Awards and highlights
- All-UFL Team (2025); All-XFL Team (2023); Second-team All-Big Ten (2019);

= Steven Gonzalez (American football) =

American football player (born 1997)

Steven Jorge Gonzalez (born May 11, 1997) is an American former professional football guard. He played college football at Penn State University. Gonzalez has also played for the Arizona Cardinals and Buffalo Bills of the National Football League (NFL).

== College career ==
Gonzalez played college football at the Penn State University from 2015 to 2019, where he started in 41 games.

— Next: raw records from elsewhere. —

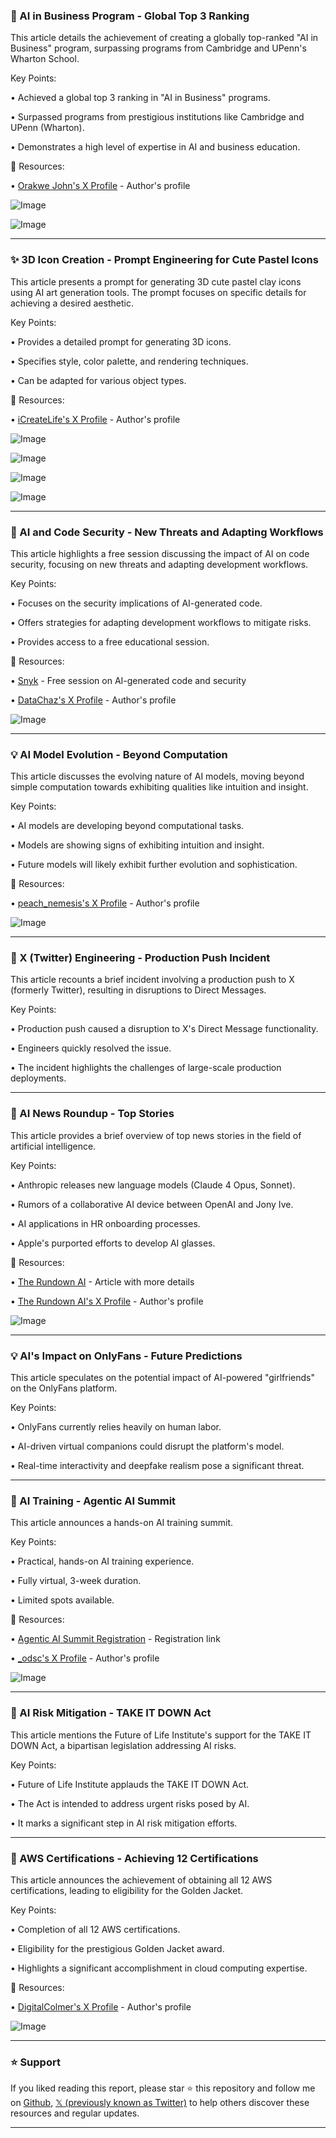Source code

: ### 🤖 AI in Business Program - Global Top 3 Ranking

This article details the achievement of creating a globally top-ranked "AI in Business" program, surpassing programs from Cambridge and UPenn's Wharton School.

Key Points:

• Achieved a global top 3 ranking in "AI in Business" programs.

• Surpassed programs from prestigious institutions like Cambridge and UPenn (Wharton).

• Demonstrates a high level of expertise in AI and business education.


🔗 Resources:

• [Orakwe John's X Profile](https://x.com/orakwejohn) - Author's profile

![Image](https://pbs.twimg.com/media/GhQnMOOWkAAdUJl?format=jpg&name=small)

![Image](https://pbs.twimg.com/ext_tw_video_thumb/1839329864127782913/pu/img/dbZTKTa0-OOVwyS_?format=jpg&name=240x240)


---

### ✨ 3D Icon Creation - Prompt Engineering for Cute Pastel Icons

This article presents a prompt for generating 3D cute pastel clay icons using AI art generation tools.  The prompt focuses on specific details for achieving a desired aesthetic.

Key Points:

• Provides a detailed prompt for generating 3D icons.

• Specifies style, color palette, and rendering techniques.

• Can be adapted for various object types.


🔗 Resources:

• [iCreateLife's X Profile](https://x.com/icreatelife) - Author's profile

![Image](https://pbs.twimg.com/media/GrqT0B4WoAA_0J6?format=jpg&name=360x360)

![Image](https://pbs.twimg.com/media/GrqT0BqXcAAHvSF?format=jpg&name=360x360)

![Image](https://pbs.twimg.com/media/GrqT0CSWwAAEKHo?format=jpg&name=360x360)

![Image](https://pbs.twimg.com/media/GrqT0BtWgAAriQ8?format=jpg&name=360x360)


---

### 🤖 AI and Code Security - New Threats and Adapting Workflows

This article highlights a free session discussing the impact of AI on code security, focusing on new threats and adapting development workflows.

Key Points:

• Focuses on the security implications of AI-generated code.

• Offers strategies for adapting development workflows to mitigate risks.

• Provides access to a free educational session.


🔗 Resources:

• [Snyk](https://snyk.plug.dev/D2bkmiQ) - Free session on AI-generated code and security

• [DataChaz's X Profile](https://x.com/DataChaz) - Author's profile

![Image](https://pbs.twimg.com/media/GrqYtgiXgAAanY2?format=jpg&name=small)


---

### 💡 AI Model Evolution - Beyond Computation

This article discusses the evolving nature of AI models, moving beyond simple computation towards exhibiting qualities like intuition and insight.

Key Points:

• AI models are developing beyond computational tasks.

•  Models are showing signs of exhibiting intuition and insight.

• Future models will likely exhibit further evolution and sophistication.


🔗 Resources:

• [peach_nemesis's X Profile](https://x.com/peach_nemesis) - Author's profile

![Image](https://pbs.twimg.com/media/Grq2s0UWwAA5aBM?format=jpg&name=small)


---

### 🤖 X (Twitter) Engineering - Production Push Incident

This article recounts a brief incident involving a production push to X (formerly Twitter), resulting in disruptions to Direct Messages.

Key Points:

• Production push caused a disruption to X's Direct Message functionality.

• Engineers quickly resolved the issue.

• The incident highlights the challenges of large-scale production deployments.


---

### 🤖 AI News Roundup - Top Stories

This article provides a brief overview of top news stories in the field of artificial intelligence.

Key Points:

• Anthropic releases new language models (Claude 4 Opus, Sonnet).

• Rumors of a collaborative AI device between OpenAI and Jony Ive.

• AI applications in HR onboarding processes.

• Apple's purported efforts to develop AI glasses.


🔗 Resources:

• [The Rundown AI](https://therundown.ai/p/anthropic-drops-worlds-best-coding-model…) - Article with more details

• [The Rundown AI's X Profile](https://x.com/TheRundownAI) - Author's profile

![Image](https://pbs.twimg.com/media/GroJKvdXQAA6mhY?format=jpg&name=small)



---

### 💡 AI's Impact on OnlyFans - Future Predictions

This article speculates on the potential impact of AI-powered "girlfriends" on the OnlyFans platform.

Key Points:

• OnlyFans currently relies heavily on human labor.

• AI-driven virtual companions could disrupt the platform's model.

•  Real-time interactivity and deepfake realism pose a significant threat.



---

### 🚀 AI Training - Agentic AI Summit

This article announces a hands-on AI training summit.

Key Points:

• Practical, hands-on AI training experience.

• Fully virtual, 3-week duration.

• Limited spots available.


🔗 Resources:

• [Agentic AI Summit Registration](https://hubs.li/Q03n_Y150) - Registration link

• [_odsc's X Profile](https://x.com/_odsc) - Author's profile

![Image](https://pbs.twimg.com/media/GrqiMSEXsAALXTC?format=jpg&name=small)


---

### 🤖 AI Risk Mitigation - TAKE IT DOWN Act

This article mentions the Future of Life Institute's support for the TAKE IT DOWN Act, a bipartisan legislation addressing AI risks.

Key Points:

• Future of Life Institute applauds the TAKE IT DOWN Act.

• The Act is intended to address urgent risks posed by AI.

• It marks a significant step in AI risk mitigation efforts.


---

### 🤖 AWS Certifications - Achieving 12 Certifications

This article announces the achievement of obtaining all 12 AWS certifications, leading to eligibility for the Golden Jacket.

Key Points:

• Completion of all 12 AWS certifications.

• Eligibility for the prestigious Golden Jacket award.

• Highlights a significant accomplishment in cloud computing expertise.


🔗 Resources:

• [DigitalColmer's X Profile](https://x.com/DigitalColmer) - Author's profile

![Image](https://pbs.twimg.com/media/GrqNHabXEAAjTWO?format=png&name=small)


---

### ⭐️ Support

If you liked reading this report, please star ⭐️ this repository and follow me on [Github](https://github.com/Drix10), [𝕏 (previously known as Twitter)](https://x.com/DRIX_10_) to help others discover these resources and regular updates.

---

He earned second-team All-Big Ten honors in 2019.

== Professional career ==

Pre-draft measurables
| Height | Weight | Arm length | Hand span |
| 6 ft 3+2⁄5 in (1.92 m) | 332 lb (151 kg) | 32+3⁄4 in (0.83 m) | 10+1⁄8 in (0.26 m) |
All values from NFL Scouting Combine/Pro Day

=== Arizona Cardinals ===
After going undrafted in the 2020 NFL draft, Gonzalez signed with the Arizona Cardinals on April 27, 2020. He was released on August 30, 2020.

=== Buffalo Bills ===
On May 13, 2021, Gonzalez signed with the Buffalo Bills. He was released on August 14, 2021.

=== St. Louis Battlehawks ===
On November 16, 2022, Gonzalez was selected by the St. Louis Battlehawks in the 2023 XFL draft. He was named to the All-XFL team in 2023. He re-signed with the team on August 15, 2024. On June 2, 2025 Gonzalez was named to the All-UFL Team.